Thursday, 7 October 2021

Shorter Malcolm: we need nuclear subs, just not the way ScoMo did it

 

Above image from here
Ex Aussie PM Malcolm Turnbull talks to the National Press Club about the AUKUS alliance and those nuclear subs. Malcolm is a quick study and it shows. He was PM during part of the long process deciding which sub to buy and from where. 

To me he seems to be saying (1) that Australia is better off buying nuclear-powered submarines than conventional ones. But (2) not the way Aussie PM Scott Morrison went about it. Maybe. Then again, remember that Scott Morrison ousted Malcolm so there’s no love lost there. Factor that in to his critiques. Still, it’s an interesting talk.

I don’t think I’d be quite as concerned as Malcolm says he is about the delicate feelings of Les Francais.  I’ve followed this issue for some years and even I know that we (Australia) have been signalling to them for some time we’re not happy. They should have known for a couple of years that a cancellation might be in the cards.

And for sure we’re better off with a relationship with America than with France, in this part of the world.

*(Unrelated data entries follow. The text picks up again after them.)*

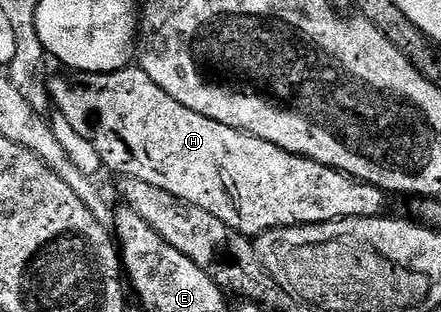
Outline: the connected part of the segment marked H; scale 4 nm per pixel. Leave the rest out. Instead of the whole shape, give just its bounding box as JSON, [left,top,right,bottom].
[46,65,389,237]

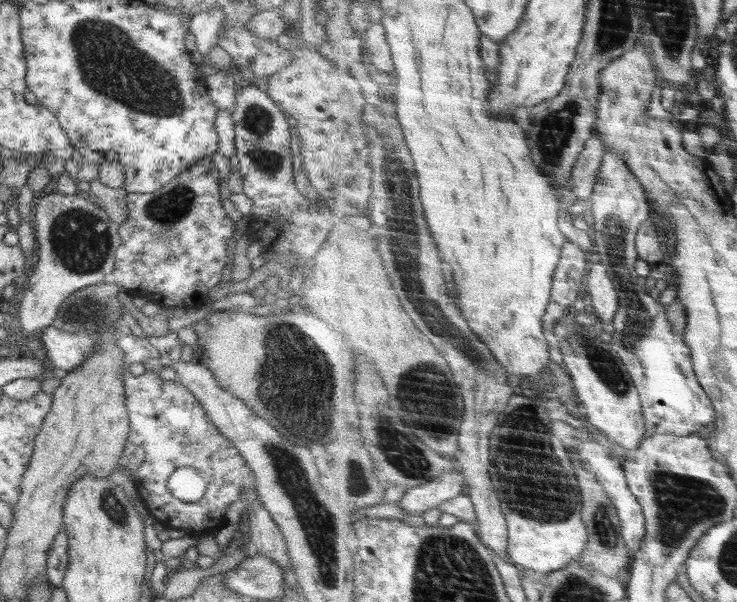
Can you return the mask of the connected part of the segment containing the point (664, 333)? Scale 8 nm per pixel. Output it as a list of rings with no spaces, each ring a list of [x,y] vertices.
[[[608,152],[596,188],[598,190],[590,198],[596,249],[621,295],[621,309],[613,322],[617,331],[612,334],[611,343],[641,392],[648,434],[676,433],[682,436],[698,433],[718,418],[713,399],[694,371],[693,351],[686,343],[686,336],[674,333],[674,325],[667,314],[668,305],[662,305],[650,296],[646,286],[638,284],[641,274],[638,274],[637,264],[641,258],[637,236],[652,212],[645,186],[623,158]]]

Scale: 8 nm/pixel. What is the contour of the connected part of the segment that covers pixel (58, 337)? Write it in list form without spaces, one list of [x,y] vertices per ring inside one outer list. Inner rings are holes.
[[[48,326],[38,332],[38,337],[46,349],[46,358],[52,362],[53,368],[72,372],[84,364],[84,360],[96,352],[96,341],[90,333],[71,334]]]

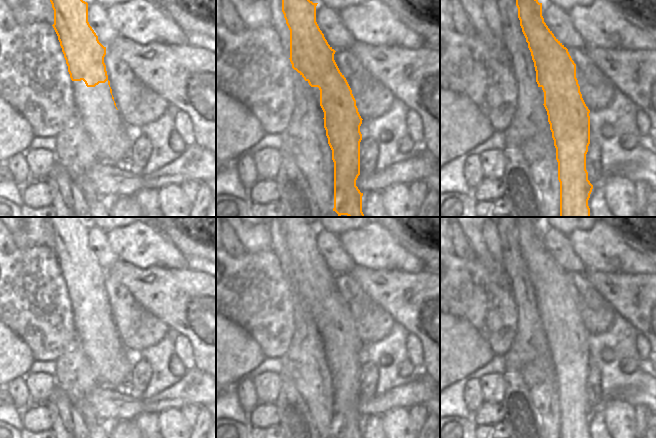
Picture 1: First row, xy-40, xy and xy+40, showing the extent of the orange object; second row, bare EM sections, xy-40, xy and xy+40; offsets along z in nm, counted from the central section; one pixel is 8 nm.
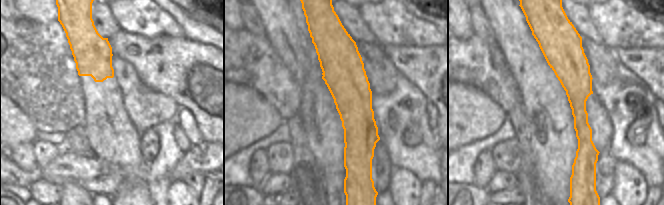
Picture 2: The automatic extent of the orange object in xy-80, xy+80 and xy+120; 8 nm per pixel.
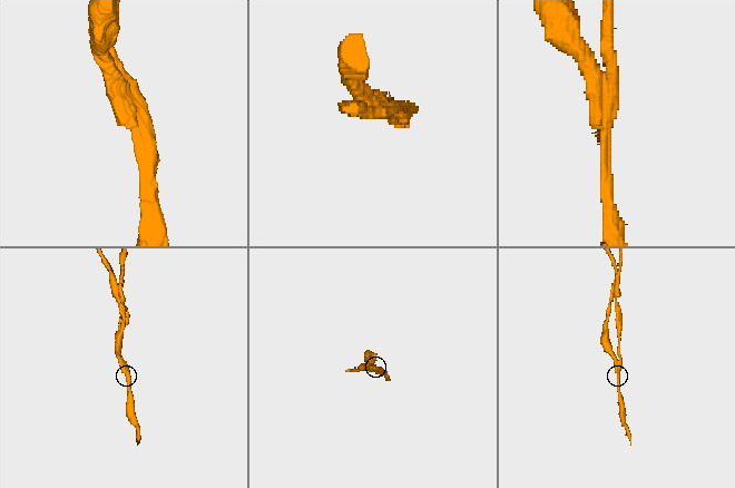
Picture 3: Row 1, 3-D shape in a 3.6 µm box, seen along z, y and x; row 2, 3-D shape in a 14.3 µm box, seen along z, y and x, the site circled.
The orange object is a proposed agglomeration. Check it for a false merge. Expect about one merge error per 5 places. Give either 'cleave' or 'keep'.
cleave

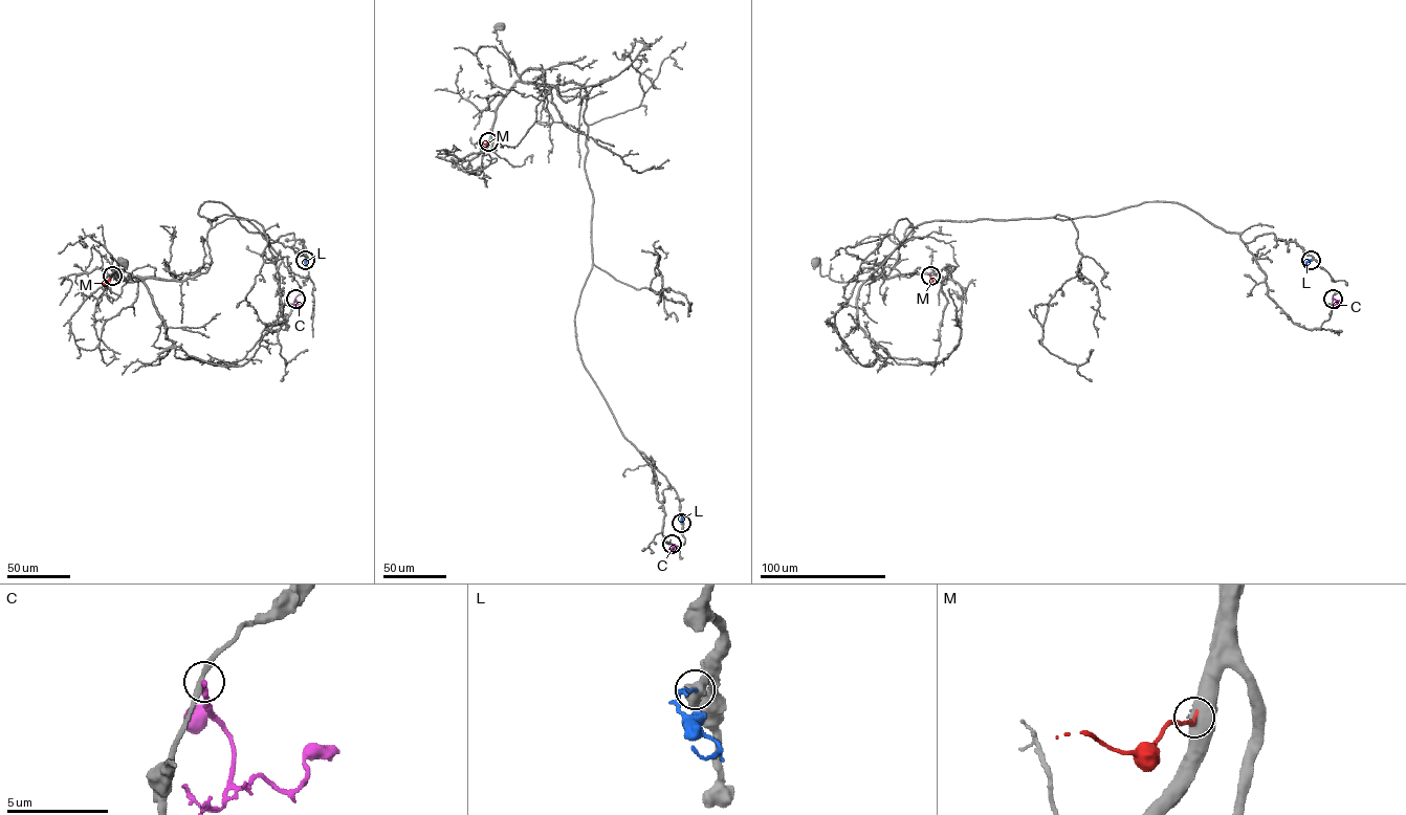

If it has to be an either-or. Which it only has to be if France grumbles on in high dudgeon. Back to Malcolm, here’s his opening:

With the swirl of media soundbites, the impression has been created that the Australian Government has replaced a diesel electric French designed submarine for a nuclear powered American, or British, one. This is not the case.

Australia now has no new submarine programme at all. We have cancelled the one we had with France and have a statement of intent with the UK and the US to examine the prospect of acquiring nuclear powered submarines.

Over the next eighteen months there will be a review of the possibilities – the biggest probably being whether the new submarine should be based on the UK Astute submarine or the larger US Virginia class[2]. [Read on…]

ADDED: Australia, absurdly, has laws preventing development of nuclear energy and even nuclear energy expertise. Yet we are the largest exporter of uranium in the world. It’s time we ditched that law. There is no reason why Australia cannot develop home-grown nuclear expertise to repair and maintain submarine reactors. No reason save for politics, that is. And, in time, why not GenIV small modular reactors? Baseload, baby.

ADDED: an OR sends link to “Nuclear submarines will not deter China... but Australia has alternative arsenal”. To which I comment:

Thanks, mate, interesting article. 

AUKUS has certainly captured some attention. Plenty of stuff out there on both sides of the issue. Pearlman seems to lean to the “alternative arsenal” view, the multilateral bodies route. Though, as ever, does it really need to be a binary? ie can’t it be “deploying our clout in the international arena”, as well as the “nuclear subs”… Which, aren’t meant to “dissuade Beijing from military intervention”, so much as to be a force multiplier, aiding UK and US. Pearlman’s implication that our aim with the subs is to "deter China from attacking Taiwan" is rather a straw man.

The article reminds me of something I read recently: Churchill reckoned that WW2 was avoidable. Had the West, esp UK, made a decisive move to counter Hitler at first foray —  the annexation of Austria and the Czech parts of the Sudetenland in 1938 — Germany would have been done. It would not have had the breathing space to continue with the military build up it needed. China is in a similarly kind of weak state today.  Thus fear of repeating the mistakes of appeasement is playing a big part in these world events around us right now. And rightly so.

Yet we still have appeasers. I’m not sure Pearlman is one. But he skates right along in the general arrondissement of appeasement, on appeasement’s Left Bank.

For example, and assuming Pearlman means the “alternative arsenal" is rather than strengthening our submarine capacity: 

“[Australia] can join others to deliver a strong message to China about the potential cost of an attempt to take Taiwan by force. 

Which reminds me of Hans Blix talking to Kim Jong-il (only 15 seconds long). Which was pretty much the message of Munich ’38. A letter to Hitler! Telling him we’re angry!

As for the commenters on Pearlman’s article, a pity Xi Jinping doesn’t read The Guardian. (at least I assume he doesn’t. It’d be too Leftie for him…)

Thanks again for sending me the link. I hadn’t seen it and Pearlman’s a good read.